* [What you are asked to do]
Return exactly the lines of the data below, from the one that contains "nose: (1159, 855)" through the final line, and leave out every picture.
====== Provided entries
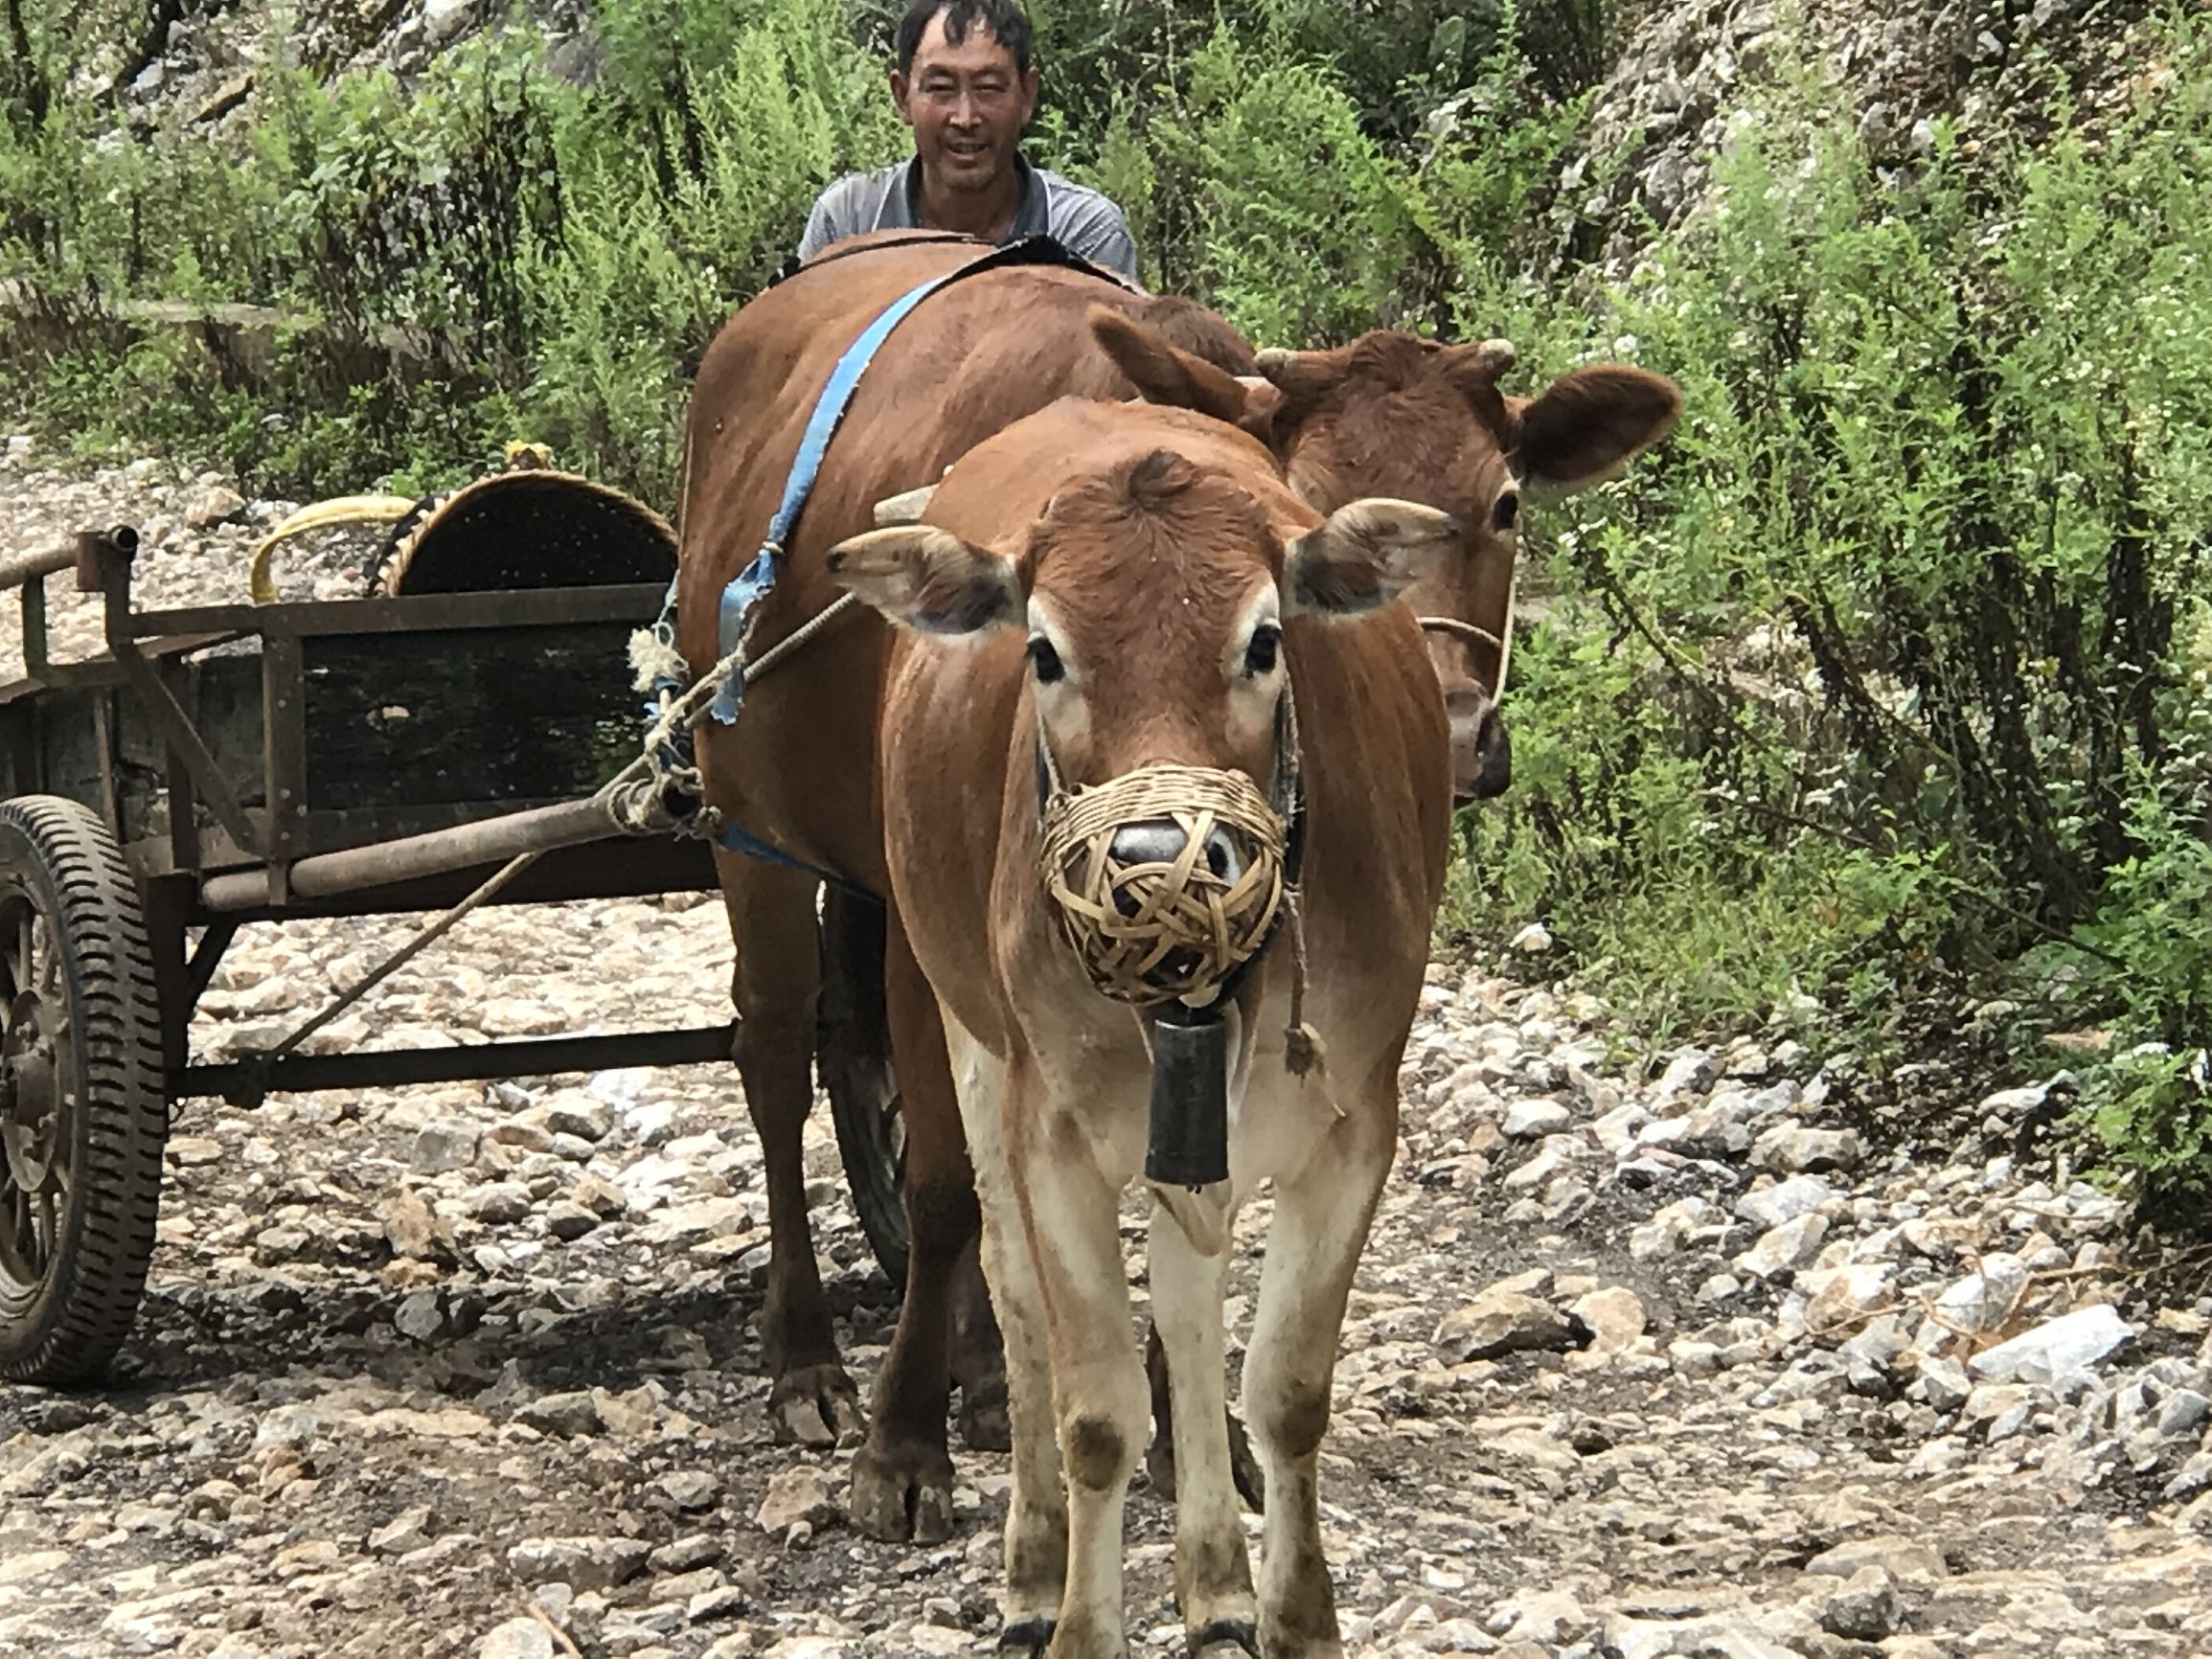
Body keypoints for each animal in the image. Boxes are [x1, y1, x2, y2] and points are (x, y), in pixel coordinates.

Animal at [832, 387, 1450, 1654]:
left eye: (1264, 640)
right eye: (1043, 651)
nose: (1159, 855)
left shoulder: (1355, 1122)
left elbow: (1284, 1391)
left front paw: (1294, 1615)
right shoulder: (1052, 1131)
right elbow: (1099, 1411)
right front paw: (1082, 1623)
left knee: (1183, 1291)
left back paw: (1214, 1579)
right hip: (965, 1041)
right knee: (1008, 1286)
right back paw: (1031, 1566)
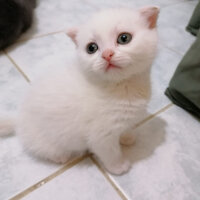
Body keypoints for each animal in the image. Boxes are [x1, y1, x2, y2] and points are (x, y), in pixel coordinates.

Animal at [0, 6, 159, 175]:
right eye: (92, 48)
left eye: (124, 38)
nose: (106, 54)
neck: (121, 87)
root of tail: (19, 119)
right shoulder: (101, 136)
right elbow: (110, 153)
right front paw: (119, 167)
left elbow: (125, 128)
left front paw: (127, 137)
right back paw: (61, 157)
============
* [Written solution]
nose: (1159, 855)
left shoulder: (1355, 1122)
left elbow: (1284, 1391)
left front paw: (1294, 1615)
right shoulder: (1052, 1131)
right elbow: (1099, 1411)
right front paw: (1082, 1623)
left knee: (1183, 1291)
left back paw: (1214, 1579)
right hip: (965, 1041)
right knee: (1008, 1286)
right back paw: (1031, 1566)
Body keypoints for each animal in the image. Boxes are [x1, y1, x2, y2] and points are (x, y), in pixel coordinates.

Animal at [0, 6, 159, 175]:
right eye: (92, 48)
left eye: (124, 38)
nose: (106, 54)
neck: (121, 87)
root of tail: (19, 119)
right shoulder: (101, 136)
right elbow: (110, 153)
right front paw: (119, 167)
left elbow: (125, 128)
left front paw: (127, 137)
right back paw: (61, 157)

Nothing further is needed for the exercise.